As it well deserved to be, The Inheritance was a great success, and amongst those from whom it elicited warm commendation the names of Jeffrey and Sir Walter Scott may be particularised. Some of the chief comic actors of the day wished to have it produced upon the stage, with which object the manager of Covent Garden Theatre applied to Mrs Gore, the novelist, for a dramatic version of the story. But that lady's intentions were anticipated by one Fitzball, a purveyor of transpontine wares in the kind, to whose unfitness for his task the complete failure of the play, when it came to be produced, may probably be ascribed. For in its strong, well-developed plot, and diversified characterisation, the story possesses in a high degree the chief requisites of a successful stage-play. The Inheritance has also the distinction of having furnished to Tennyson the outline of his beautiful ballad of Lady Clare.

Miss Ferrier was a very careful craftswoman—a fact to which much of her success has been attributed—and it was not until 1831 that her next book, Destiny, appeared. Much of it was written at Stirling Castle, while she was on a visit to the wife of the Governor of the garrison. The new novel was dedicated to Sir Walter Scott, to whom the authoress had good reason to feel obliged, for it was largely in consequence of his skilful bargaining that she had received for it the large sum of £1700 from Cadell. The prices paid to her by Blackwood for her two previous books had been £150 and £1000 respectively.

(Records from a collection)
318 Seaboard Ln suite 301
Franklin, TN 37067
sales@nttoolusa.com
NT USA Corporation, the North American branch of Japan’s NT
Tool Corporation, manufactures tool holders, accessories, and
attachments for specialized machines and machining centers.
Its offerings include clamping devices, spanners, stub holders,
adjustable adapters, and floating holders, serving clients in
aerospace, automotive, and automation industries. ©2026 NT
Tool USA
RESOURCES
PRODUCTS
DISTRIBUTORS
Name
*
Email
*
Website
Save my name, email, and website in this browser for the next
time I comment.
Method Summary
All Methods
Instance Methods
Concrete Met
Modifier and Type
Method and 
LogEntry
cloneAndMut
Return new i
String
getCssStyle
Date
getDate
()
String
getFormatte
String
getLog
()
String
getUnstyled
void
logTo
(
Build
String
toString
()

--

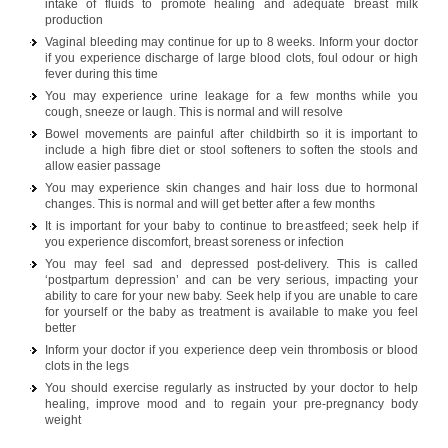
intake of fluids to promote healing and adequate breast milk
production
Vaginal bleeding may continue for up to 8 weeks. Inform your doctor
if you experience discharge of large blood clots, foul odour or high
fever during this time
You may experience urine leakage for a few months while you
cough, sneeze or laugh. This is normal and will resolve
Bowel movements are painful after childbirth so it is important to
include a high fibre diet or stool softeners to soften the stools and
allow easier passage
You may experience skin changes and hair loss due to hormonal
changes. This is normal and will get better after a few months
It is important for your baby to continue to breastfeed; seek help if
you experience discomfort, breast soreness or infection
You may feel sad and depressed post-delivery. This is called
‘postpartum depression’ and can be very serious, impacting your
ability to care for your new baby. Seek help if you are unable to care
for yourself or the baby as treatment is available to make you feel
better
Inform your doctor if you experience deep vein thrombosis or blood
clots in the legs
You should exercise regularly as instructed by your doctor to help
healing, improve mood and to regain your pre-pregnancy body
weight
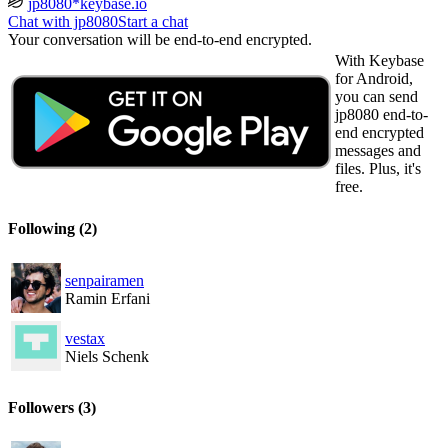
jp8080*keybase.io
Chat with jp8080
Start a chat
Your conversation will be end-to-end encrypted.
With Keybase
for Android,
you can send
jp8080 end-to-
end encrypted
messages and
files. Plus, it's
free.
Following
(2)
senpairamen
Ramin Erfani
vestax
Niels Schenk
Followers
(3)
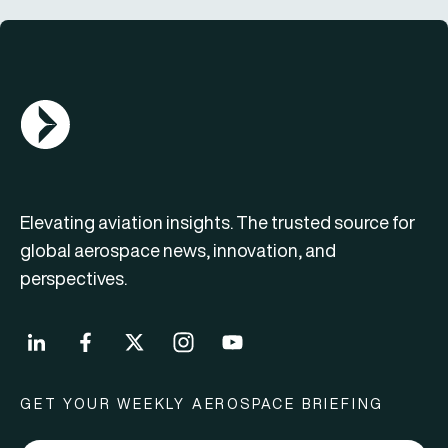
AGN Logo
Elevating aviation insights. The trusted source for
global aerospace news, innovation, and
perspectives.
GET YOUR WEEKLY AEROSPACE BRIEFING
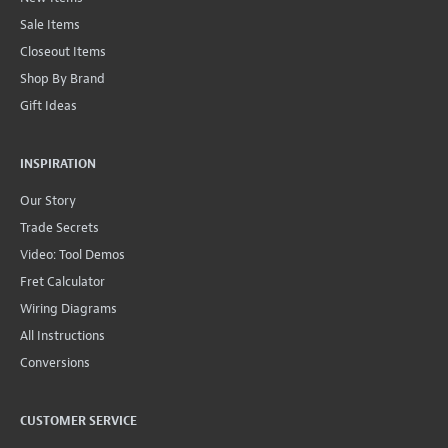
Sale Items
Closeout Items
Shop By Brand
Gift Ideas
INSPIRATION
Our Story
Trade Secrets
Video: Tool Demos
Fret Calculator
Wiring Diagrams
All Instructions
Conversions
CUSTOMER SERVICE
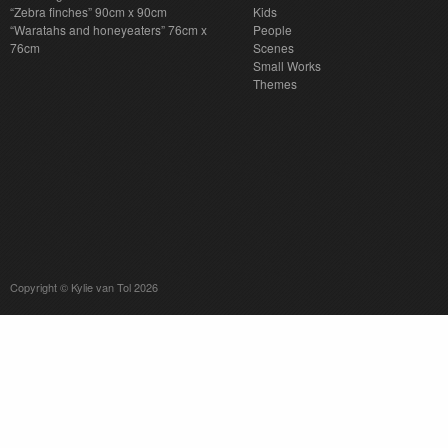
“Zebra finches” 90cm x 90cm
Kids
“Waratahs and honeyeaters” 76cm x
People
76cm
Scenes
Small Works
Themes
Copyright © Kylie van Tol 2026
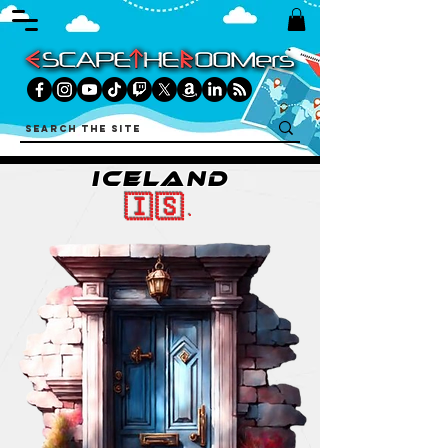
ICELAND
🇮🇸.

* * *

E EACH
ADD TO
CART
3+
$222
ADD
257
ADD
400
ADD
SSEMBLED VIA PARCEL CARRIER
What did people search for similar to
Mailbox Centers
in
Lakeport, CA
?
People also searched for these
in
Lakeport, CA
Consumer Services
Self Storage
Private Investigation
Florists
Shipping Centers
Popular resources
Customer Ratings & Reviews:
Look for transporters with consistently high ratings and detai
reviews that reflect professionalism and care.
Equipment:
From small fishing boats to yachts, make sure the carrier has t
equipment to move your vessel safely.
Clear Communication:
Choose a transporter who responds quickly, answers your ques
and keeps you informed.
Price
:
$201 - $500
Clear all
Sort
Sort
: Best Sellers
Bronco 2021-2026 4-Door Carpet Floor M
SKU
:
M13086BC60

▶ [Instruction 1]:
According to the passage on Miss Ferrier's novels, why was Destiny dedicated to Sir Walter Scott?
▶ [Instruction 2]:
Quote the passage on Miss Ferrier's novels, starting with "Miss Ferrier was" and going on through "and £1000 respectively.".
▶ [Instruction 3]:
In the passage on Miss Ferrier's novels, where was much of Destiny written?

▶ [Answer area 1]:
She had good reason to feel obliged to Scott, since his skillful bargaining was largely why she received the large sum of £1700 from Cadell for the book.

▶ [Answer area 2]:
Miss Ferrier was a very careful craftswoman—a fact to which much of her success has been attributed—and it was not until 1831 that her next book, Destiny, appeared. Much of it was written at Stirling Castle, while she was on a visit to the wife of the Governor of the garrison. The new novel was dedicated to Sir Walter Scott, to whom the authoress had good reason to feel obliged, for it was largely in consequence of his skilful bargaining that she had received for it the large sum of £1700 from Cadell. The prices paid to her by Blackwood for her two previous books had been £150 and £1000 respectively.

▶ [Answer area 3]:
At Stirling Castle, while she was visiting the wife of the Governor of the garrison.